▸ **Directions**: Repeat the following data exactly, omitting pictures.

▸ **Information supplied**:
--- START ---

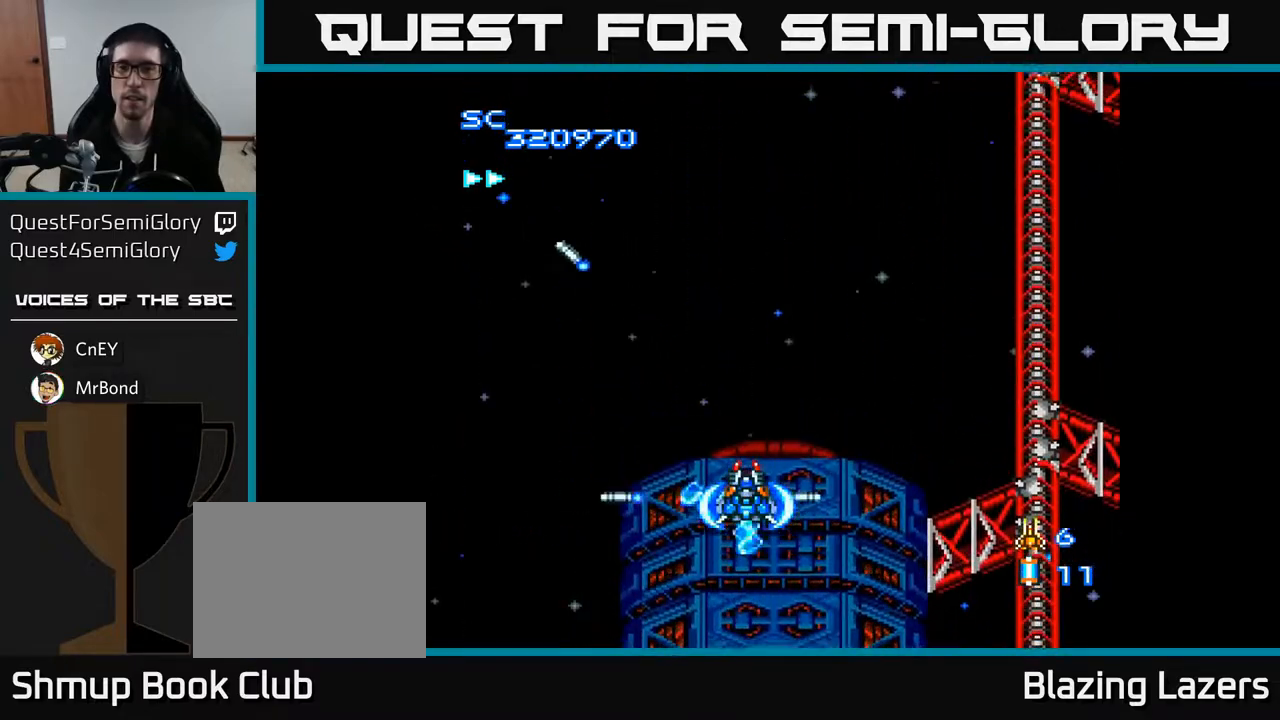
{"buttons": ["A"], "right_stick": "center", "events": []}
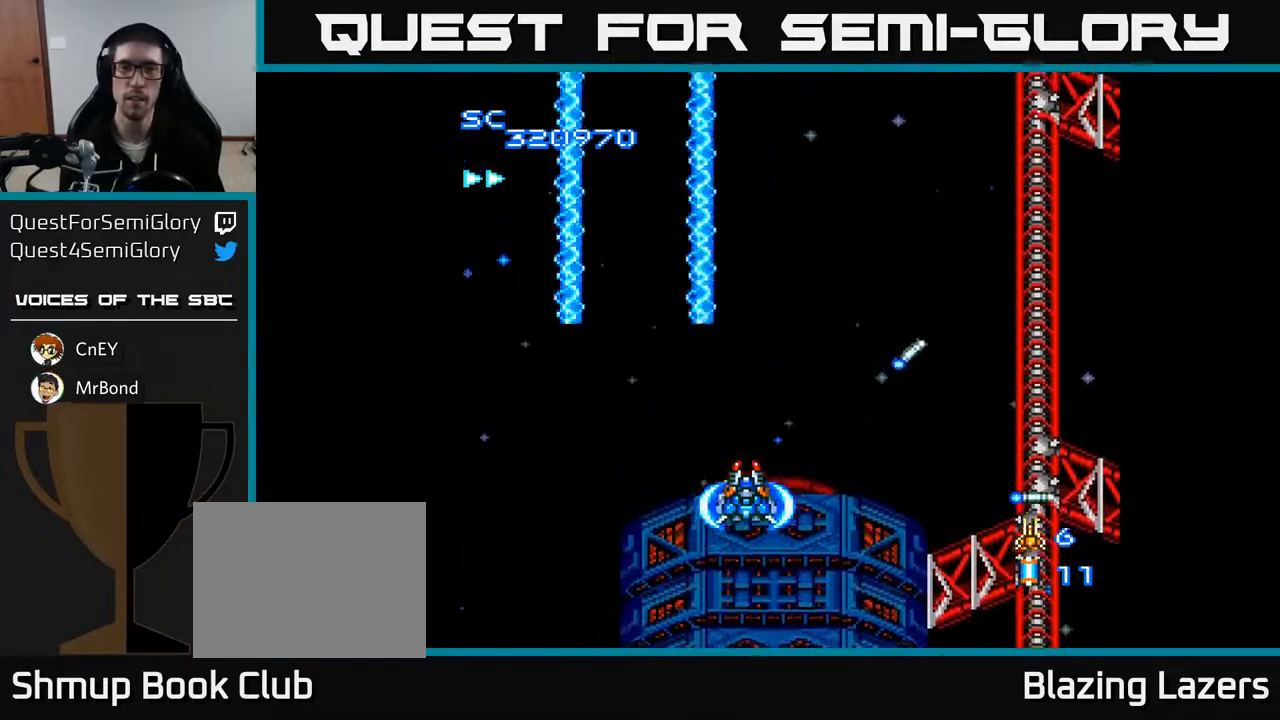
{"buttons": ["A"], "right_stick": "center", "events": []}
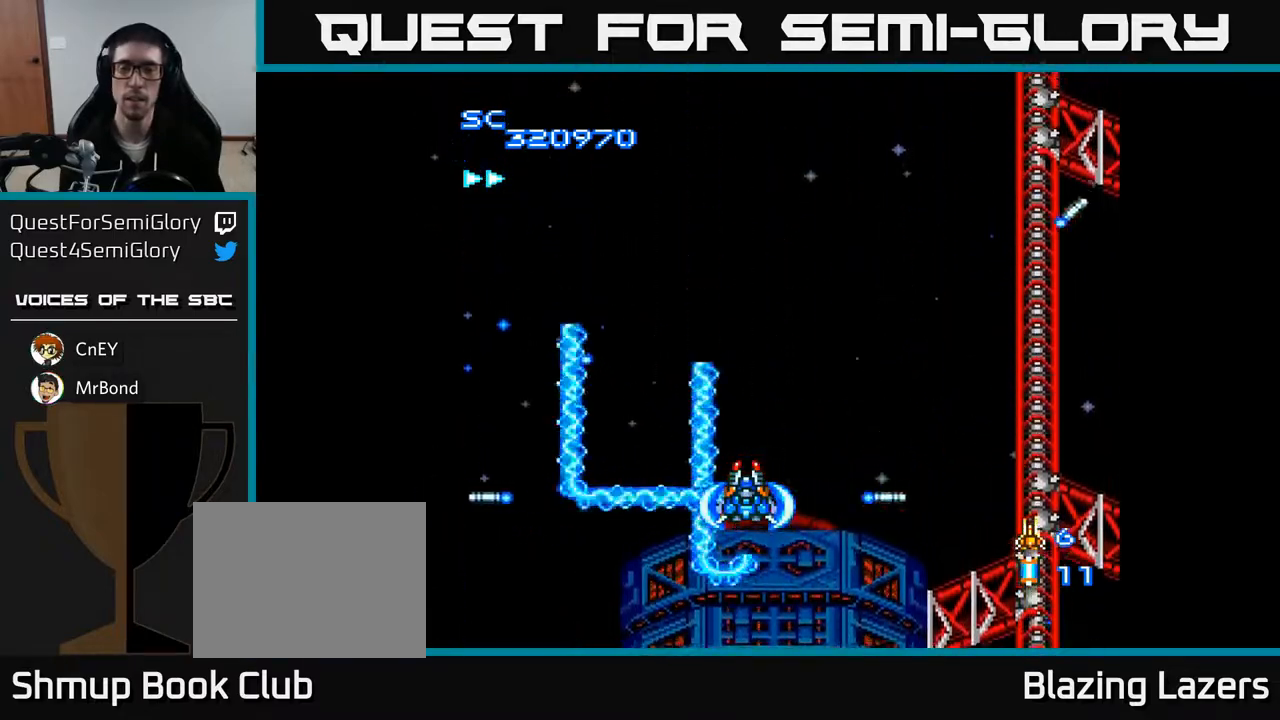
{"buttons": ["A"], "right_stick": "center", "events": []}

--- END ---

▸ **Exercise result**:
{"buttons": ["A"], "right_stick": "center", "events": []}
{"buttons": ["A"], "right_stick": "center", "events": []}
{"buttons": ["A"], "right_stick": "center", "events": []}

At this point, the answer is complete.